O Ministério Público de Mato Grosso do Sul (MPMS), por meio da 31ª Promotoria de Justiça de Campo Grande, garantiu a condenação de ex-agentes públicos e particulares envolvidos em um esquema milionário que resultou em danos ao erário e violação de princípios administrativos.
A sentença, publicada nesta quinta-feira (19) no Diário da Justiça Eletrônico (fls. 467/468), julgou procedentes os pedidos formulados na ação civil de improbidade administrativa, impondo sanções rigorosas que incluem o ressarcimento integral de valores desviados, multa civil, a perda de função pública e a suspensão de direitos políticos.
A atuação do MPMS, através do Promotor de Justiça Humberto Lapa Ferri, identificou e garantiu punição de condutas dos réus que resultaram em prejuízo direto aos cofres do Município de Campo Grande, responsável pelo pagamento de Precatórios.
Com base nas provas apresentadas pelo Ministério Público, a Justiça aplicou as seguintes sanções:
Juiz aposentado: condenado ao ressarcimento integral do dano ao erário no valor de R$ 274.000,00, ao pagamento de multa civil em igual valor de R$ 274.000,00, à perda da função pública, à suspensão dos direitos políticos por 10 anos e proibição de contratar com o poder público pelo mesmo período.
Dois dos réus: ambos foram condenados ao pagamento de multa civil de R$ 274.000,00, à suspensão dos direitos políticos pelo prazo de oito anos e proibição de contratar com o poder público por oito anos.

[Itens armazenados]
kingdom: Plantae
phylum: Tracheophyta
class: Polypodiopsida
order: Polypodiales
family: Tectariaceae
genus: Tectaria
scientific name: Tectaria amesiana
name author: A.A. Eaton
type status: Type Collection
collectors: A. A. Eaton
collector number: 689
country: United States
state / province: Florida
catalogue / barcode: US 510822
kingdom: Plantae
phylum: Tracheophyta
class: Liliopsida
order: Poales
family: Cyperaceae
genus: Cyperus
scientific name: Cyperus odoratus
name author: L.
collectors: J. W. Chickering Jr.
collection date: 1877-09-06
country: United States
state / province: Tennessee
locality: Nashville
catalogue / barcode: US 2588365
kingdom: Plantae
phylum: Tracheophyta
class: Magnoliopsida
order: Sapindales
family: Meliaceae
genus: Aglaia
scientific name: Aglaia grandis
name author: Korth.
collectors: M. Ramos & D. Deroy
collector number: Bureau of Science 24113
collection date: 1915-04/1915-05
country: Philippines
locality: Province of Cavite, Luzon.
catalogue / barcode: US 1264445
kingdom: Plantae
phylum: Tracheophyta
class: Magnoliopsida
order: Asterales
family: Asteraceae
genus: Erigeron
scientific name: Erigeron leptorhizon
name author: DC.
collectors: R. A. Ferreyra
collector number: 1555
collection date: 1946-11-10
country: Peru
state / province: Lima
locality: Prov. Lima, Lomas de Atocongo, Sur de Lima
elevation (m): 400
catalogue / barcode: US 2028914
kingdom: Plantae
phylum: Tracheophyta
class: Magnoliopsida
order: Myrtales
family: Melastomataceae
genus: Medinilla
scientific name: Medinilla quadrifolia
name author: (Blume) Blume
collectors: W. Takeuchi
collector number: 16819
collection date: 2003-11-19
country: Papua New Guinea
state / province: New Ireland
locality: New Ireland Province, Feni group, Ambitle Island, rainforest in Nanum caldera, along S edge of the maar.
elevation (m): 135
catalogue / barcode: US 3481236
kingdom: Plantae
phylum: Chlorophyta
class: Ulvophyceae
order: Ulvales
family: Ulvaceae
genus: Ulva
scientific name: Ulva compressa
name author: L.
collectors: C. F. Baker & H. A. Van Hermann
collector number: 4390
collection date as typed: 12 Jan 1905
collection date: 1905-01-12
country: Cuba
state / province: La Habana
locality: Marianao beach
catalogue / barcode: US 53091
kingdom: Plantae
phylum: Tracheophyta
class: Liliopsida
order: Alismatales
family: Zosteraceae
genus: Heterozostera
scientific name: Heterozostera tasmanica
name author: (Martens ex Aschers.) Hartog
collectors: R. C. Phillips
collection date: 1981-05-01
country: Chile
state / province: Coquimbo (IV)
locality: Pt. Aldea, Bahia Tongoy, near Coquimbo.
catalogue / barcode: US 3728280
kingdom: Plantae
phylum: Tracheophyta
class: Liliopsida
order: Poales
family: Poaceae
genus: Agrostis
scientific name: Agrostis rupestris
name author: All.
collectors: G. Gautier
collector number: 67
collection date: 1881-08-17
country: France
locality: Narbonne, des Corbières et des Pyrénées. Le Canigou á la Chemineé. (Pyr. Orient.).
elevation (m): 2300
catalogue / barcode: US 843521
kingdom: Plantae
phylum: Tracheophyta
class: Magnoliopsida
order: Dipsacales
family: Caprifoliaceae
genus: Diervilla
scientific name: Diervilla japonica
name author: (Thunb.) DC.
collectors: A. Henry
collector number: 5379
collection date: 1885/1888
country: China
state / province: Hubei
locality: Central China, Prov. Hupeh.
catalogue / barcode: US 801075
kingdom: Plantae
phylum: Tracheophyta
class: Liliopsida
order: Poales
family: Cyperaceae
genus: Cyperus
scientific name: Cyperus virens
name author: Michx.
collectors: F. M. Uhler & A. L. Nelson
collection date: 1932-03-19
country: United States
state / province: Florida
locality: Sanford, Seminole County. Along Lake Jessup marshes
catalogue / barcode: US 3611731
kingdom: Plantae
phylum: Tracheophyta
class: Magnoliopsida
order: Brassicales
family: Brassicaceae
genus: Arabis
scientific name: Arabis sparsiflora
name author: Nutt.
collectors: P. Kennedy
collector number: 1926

* **OBJETIVO DO EXERCÍCIO**
Transcreva literalmente o trecho da notícia sobre a condenação por improbidade administrativa, de "A atuação do" até "por oito anos.". A listagem não é necessária para realizar este exercício.

* **RESOLUÇÃO**
A atuação do MPMS, através do Promotor de Justiça Humberto Lapa Ferri, identificou e garantiu punição de condutas dos réus que resultaram em prejuízo direto aos cofres do Município de Campo Grande, responsável pelo pagamento de Precatórios.
Com base nas provas apresentadas pelo Ministério Público, a Justiça aplicou as seguintes sanções:
Juiz aposentado: condenado ao ressarcimento integral do dano ao erário no valor de R$ 274.000,00, ao pagamento de multa civil em igual valor de R$ 274.000,00, à perda da função pública, à suspensão dos direitos políticos por 10 anos e proibição de contratar com o poder público pelo mesmo período.
Dois dos réus: ambos foram condenados ao pagamento de multa civil de R$ 274.000,00, à suspensão dos direitos políticos pelo prazo de oito anos e proibição de contratar com o poder público por oito anos.